In view of existing evidence, it is reasonable to believe that essentially all benefit that people report for products and therapies that are not FDA approved come from the placebo effect. It is also reasonable to believe that people will continue buying various non-FDA approved products in the belief of benefits that arise from something other than the placebo effect.
Footnotes:
1. Scientific belief that benefits from Chi, acupuncture, nutritional supplements and Goop are based on placebo effects have been rejected by some people. That belief is criticized as closed-minded worship of a fallible and flawed Western science that does not fully understand all of the things it pretends to know. Some of that criticism is true because Western medical science doesn't understand everything, but at least it doesn’t claim to. However, that limitation does not negate the placebo effect or show evidence that convincingly demonstrates effectiveness of alternative treatments beyond placebo effects.
The ‘not enough evidence’ criticism has been rejected as raising the bar higher for alternative approaches compared to FDA approved drugs. The rebuttal to that is that higher levels of evidence can be reasonably asked for inherently inexplicable theories, such as Chi, and treatments or products that operate without any basis in science other than placebo effects. After all, no one has measured Chi, despite years of trying. Such a finding would be a major new scientific finding that would ripple through biomedical research if not most all other sciences as well. So far, no such finding has been published. Almost all placebo controlled clinical trials with nutritional supplements have failed, which is why none are FDA-approved.

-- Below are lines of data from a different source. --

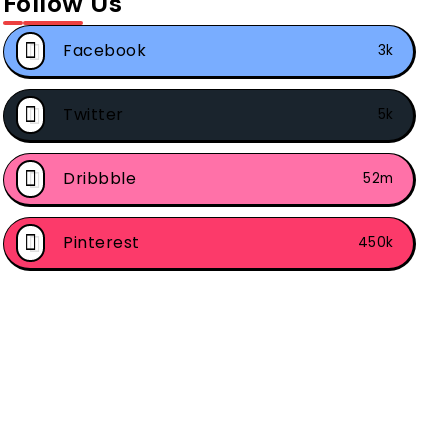
Follow Us
Facebook
3k
Twitter
5k
Dribbble
52m
Pinterest
450k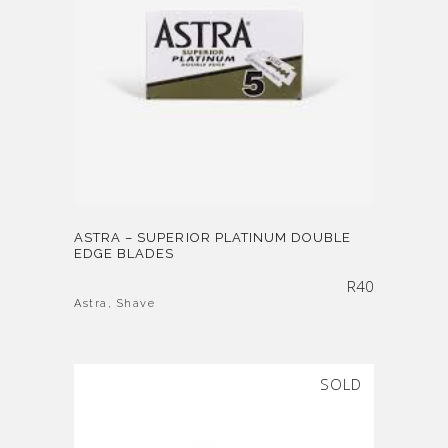
ASTRA – SUPERIOR PLATINUM DOUBLE
EDGE BLADES
R
40
Astra
,
Shave
SOLD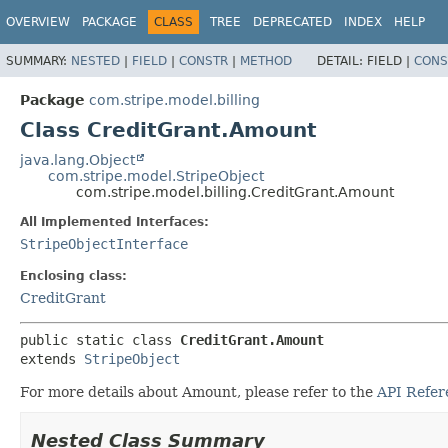
OVERVIEW
PACKAGE
CLASS
TREE
DEPRECATED
INDEX
HELP
SUMMARY:
NESTED
|
FIELD
|
CONSTR
|
METHOD
DETAIL:
FIELD |
CONS
Package
com.stripe.model.billing
Class CreditGrant.Amount
java.lang.Object
com.stripe.model.StripeObject
com.stripe.model.billing.CreditGrant.Amount
All Implemented Interfaces:
StripeObjectInterface
Enclosing class:
CreditGrant
public static class 
CreditGrant.Amount
extends 
StripeObject
For more details about Amount, please refer to the
API Refer
Nested Class Summary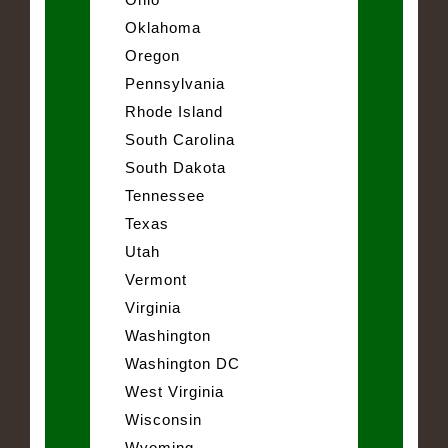
Oklahoma
Oregon
Pennsylvania
Rhode Island
South Carolina
South Dakota
Tennessee
Texas
Utah
Vermont
Virginia
Washington
Washington DC
West Virginia
Wisconsin
Wyoming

2. All non-FDA approved nutritional or dietary supplements and homeopathy products are required to include this disclaimer related to any medical or clinical benefits the product is claimed to have:
This statement has not been evaluated by the Food and Drug Administration. This product is not intended to diagnose, treat, cure, or prevent any disease.
In other words, such products do not have to do anything medically useful and they cannot make any such claim. They may elicit a placebo response in some consumers.